## Your task:
Write out, exactly as they appear, only the lines running from the line with "After each view, print" to the final line of the listing; include both.

---------- Material provided

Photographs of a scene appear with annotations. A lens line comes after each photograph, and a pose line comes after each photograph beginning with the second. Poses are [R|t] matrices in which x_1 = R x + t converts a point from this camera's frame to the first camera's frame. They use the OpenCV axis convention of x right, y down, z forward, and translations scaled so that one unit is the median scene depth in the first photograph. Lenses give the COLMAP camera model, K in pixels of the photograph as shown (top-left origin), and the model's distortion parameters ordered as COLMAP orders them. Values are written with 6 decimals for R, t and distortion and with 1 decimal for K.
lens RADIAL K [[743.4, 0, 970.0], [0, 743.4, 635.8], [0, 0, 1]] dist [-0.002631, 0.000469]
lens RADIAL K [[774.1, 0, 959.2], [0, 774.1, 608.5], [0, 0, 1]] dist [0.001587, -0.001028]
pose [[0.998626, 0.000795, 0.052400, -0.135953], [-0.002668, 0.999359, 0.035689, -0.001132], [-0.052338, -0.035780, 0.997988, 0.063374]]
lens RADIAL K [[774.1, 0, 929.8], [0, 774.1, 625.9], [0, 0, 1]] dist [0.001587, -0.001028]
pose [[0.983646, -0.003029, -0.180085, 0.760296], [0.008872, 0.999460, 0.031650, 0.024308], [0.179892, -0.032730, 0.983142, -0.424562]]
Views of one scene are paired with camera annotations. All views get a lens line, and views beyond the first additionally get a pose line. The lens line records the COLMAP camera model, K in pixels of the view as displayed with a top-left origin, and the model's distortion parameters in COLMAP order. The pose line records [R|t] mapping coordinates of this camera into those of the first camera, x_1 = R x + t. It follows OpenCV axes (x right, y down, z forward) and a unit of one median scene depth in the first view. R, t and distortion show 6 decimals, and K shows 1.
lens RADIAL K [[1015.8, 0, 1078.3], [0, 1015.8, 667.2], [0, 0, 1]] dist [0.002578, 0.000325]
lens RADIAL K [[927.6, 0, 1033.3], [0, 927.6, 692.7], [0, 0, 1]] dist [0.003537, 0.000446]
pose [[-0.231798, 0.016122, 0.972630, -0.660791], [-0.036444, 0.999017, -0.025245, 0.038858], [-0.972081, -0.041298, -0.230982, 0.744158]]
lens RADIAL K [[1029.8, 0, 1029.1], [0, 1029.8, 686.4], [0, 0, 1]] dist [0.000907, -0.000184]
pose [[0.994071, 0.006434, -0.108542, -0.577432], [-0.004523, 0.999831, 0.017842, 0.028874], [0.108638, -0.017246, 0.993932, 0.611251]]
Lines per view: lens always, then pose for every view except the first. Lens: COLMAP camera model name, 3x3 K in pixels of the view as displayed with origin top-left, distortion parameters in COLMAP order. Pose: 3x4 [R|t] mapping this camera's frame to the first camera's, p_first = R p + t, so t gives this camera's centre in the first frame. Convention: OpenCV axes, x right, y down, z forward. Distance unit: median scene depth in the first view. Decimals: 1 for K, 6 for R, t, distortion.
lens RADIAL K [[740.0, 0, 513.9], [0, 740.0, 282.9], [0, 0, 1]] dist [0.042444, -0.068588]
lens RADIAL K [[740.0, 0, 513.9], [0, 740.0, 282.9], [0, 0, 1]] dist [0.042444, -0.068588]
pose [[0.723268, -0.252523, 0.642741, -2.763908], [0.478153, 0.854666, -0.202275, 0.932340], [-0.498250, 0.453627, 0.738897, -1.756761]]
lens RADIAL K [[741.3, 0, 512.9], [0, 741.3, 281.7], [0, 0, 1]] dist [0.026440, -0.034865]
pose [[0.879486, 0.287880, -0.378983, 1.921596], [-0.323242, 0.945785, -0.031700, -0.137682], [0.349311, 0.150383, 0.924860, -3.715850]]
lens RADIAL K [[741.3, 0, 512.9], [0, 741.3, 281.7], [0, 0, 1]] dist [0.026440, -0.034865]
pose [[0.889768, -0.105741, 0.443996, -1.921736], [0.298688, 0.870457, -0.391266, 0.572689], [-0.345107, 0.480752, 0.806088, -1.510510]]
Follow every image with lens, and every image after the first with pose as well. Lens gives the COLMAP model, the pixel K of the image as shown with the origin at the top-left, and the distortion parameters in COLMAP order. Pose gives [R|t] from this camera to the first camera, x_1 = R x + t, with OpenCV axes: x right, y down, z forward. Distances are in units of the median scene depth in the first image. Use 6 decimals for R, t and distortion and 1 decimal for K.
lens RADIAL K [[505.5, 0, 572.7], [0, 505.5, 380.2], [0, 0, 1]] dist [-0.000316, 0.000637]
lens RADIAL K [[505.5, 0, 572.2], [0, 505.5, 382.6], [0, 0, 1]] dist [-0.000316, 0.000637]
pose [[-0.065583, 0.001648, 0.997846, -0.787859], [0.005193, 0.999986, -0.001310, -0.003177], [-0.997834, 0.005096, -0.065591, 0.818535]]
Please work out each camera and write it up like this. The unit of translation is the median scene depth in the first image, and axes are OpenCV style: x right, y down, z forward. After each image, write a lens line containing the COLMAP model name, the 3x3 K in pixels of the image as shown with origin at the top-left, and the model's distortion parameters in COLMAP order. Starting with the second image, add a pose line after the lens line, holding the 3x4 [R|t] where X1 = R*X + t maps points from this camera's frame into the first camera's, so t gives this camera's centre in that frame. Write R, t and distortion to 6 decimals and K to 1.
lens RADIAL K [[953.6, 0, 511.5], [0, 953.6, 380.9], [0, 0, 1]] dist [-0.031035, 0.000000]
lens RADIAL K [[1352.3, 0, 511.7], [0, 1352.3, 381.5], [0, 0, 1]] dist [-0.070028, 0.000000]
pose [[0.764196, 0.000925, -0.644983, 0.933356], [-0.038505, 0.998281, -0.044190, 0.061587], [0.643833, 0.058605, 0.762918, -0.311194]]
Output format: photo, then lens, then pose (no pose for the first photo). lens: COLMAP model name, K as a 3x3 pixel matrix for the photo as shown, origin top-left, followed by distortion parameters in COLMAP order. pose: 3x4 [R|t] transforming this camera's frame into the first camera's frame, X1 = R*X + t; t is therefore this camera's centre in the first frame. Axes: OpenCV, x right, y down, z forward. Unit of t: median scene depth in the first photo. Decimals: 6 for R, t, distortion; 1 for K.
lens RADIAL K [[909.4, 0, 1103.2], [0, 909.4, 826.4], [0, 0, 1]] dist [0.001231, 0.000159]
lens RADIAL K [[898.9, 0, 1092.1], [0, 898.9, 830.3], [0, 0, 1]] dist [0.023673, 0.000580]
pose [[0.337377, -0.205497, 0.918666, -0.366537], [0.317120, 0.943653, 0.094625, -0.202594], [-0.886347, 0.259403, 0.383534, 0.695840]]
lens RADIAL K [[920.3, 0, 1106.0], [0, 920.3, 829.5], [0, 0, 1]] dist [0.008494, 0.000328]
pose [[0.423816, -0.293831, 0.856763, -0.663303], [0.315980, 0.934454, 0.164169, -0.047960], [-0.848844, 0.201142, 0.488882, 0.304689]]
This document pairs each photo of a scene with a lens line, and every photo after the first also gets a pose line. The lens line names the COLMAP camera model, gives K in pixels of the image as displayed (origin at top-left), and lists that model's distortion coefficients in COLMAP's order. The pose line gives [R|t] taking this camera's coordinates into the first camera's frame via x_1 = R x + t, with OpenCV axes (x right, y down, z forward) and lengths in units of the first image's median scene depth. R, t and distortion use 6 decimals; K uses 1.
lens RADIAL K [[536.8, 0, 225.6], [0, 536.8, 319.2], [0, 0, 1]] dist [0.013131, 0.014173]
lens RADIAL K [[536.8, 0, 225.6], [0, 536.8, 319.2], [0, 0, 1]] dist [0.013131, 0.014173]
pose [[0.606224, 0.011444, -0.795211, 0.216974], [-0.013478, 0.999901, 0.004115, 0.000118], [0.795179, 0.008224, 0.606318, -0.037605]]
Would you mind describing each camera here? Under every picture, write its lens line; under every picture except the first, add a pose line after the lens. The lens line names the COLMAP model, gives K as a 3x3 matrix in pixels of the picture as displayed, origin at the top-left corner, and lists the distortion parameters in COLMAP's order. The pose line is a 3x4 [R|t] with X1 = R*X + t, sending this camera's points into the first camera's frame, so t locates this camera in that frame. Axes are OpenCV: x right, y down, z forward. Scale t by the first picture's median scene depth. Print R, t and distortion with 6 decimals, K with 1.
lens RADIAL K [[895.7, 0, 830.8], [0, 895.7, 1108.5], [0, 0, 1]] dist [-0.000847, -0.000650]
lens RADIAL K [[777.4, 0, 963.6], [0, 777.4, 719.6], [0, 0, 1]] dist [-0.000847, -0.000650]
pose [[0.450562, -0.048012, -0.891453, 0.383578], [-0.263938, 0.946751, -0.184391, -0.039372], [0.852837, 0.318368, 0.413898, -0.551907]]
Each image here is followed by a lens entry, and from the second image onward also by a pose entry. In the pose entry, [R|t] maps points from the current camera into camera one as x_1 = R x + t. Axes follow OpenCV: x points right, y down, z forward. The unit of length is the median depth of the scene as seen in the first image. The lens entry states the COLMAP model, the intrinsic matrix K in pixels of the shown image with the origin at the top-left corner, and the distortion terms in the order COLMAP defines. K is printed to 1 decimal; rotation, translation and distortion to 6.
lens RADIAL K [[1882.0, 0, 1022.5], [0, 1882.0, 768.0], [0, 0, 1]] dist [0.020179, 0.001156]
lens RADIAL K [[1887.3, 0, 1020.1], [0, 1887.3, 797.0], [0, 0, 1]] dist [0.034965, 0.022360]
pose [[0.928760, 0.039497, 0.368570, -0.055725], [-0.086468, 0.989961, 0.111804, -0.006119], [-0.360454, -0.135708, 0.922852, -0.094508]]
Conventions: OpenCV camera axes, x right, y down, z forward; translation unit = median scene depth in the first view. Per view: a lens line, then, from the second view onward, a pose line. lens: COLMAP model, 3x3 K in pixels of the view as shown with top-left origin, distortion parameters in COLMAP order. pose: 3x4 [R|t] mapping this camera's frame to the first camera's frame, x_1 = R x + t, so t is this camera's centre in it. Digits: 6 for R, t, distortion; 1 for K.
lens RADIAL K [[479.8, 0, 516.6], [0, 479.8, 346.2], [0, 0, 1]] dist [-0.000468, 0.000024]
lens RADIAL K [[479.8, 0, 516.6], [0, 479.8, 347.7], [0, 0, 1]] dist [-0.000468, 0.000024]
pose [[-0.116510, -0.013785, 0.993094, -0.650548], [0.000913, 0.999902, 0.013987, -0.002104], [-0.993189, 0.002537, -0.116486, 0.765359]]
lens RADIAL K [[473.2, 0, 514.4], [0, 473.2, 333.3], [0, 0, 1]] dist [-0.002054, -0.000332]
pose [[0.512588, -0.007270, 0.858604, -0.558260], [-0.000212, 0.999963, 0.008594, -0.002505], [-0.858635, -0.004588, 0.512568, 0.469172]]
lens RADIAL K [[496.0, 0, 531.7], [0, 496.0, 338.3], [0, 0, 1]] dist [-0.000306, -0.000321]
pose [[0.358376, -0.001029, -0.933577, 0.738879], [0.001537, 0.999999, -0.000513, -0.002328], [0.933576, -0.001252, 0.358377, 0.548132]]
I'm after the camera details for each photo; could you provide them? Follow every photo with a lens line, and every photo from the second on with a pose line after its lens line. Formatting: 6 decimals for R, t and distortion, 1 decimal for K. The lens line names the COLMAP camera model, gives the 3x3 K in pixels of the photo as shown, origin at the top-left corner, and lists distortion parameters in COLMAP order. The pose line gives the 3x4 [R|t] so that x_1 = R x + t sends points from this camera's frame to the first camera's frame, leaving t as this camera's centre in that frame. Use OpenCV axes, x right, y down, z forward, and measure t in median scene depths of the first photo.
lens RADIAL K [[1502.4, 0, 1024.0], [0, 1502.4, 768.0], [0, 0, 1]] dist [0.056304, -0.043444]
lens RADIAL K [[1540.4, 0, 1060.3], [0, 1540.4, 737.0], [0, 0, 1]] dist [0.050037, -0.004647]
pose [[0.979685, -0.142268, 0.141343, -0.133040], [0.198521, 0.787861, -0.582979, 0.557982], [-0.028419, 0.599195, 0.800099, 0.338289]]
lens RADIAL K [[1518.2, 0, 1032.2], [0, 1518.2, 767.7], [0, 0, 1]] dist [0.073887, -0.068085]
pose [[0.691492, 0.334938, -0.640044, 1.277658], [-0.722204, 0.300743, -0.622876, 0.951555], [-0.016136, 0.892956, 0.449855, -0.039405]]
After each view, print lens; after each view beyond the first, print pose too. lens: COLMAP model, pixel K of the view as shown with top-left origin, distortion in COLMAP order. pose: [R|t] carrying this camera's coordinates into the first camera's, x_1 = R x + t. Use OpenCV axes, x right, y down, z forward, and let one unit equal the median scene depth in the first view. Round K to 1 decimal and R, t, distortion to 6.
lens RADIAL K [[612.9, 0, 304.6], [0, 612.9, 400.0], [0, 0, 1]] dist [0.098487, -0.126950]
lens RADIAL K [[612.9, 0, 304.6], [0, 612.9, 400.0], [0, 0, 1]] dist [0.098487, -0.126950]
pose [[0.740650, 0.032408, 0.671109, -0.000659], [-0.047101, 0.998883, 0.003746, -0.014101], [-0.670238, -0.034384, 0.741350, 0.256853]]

--------------------

## Solution for this problem:
After each view, print lens; after each view beyond the first, print pose too. lens: COLMAP model, pixel K of the view as shown with top-left origin, distortion in COLMAP order. pose: [R|t] carrying this camera's coordinates into the first camera's, x_1 = R x + t. Use OpenCV axes, x right, y down, z forward, and let one unit equal the median scene depth in the first view. Round K to 1 decimal and R, t, distortion to 6.
lens RADIAL K [[612.9, 0, 304.6], [0, 612.9, 400.0], [0, 0, 1]] dist [0.098487, -0.126950]
lens RADIAL K [[612.9, 0, 304.6], [0, 612.9, 400.0], [0, 0, 1]] dist [0.098487, -0.126950]
pose [[0.740650, 0.032408, 0.671109, -0.000659], [-0.047101, 0.998883, 0.003746, -0.014101], [-0.670238, -0.034384, 0.741350, 0.256853]]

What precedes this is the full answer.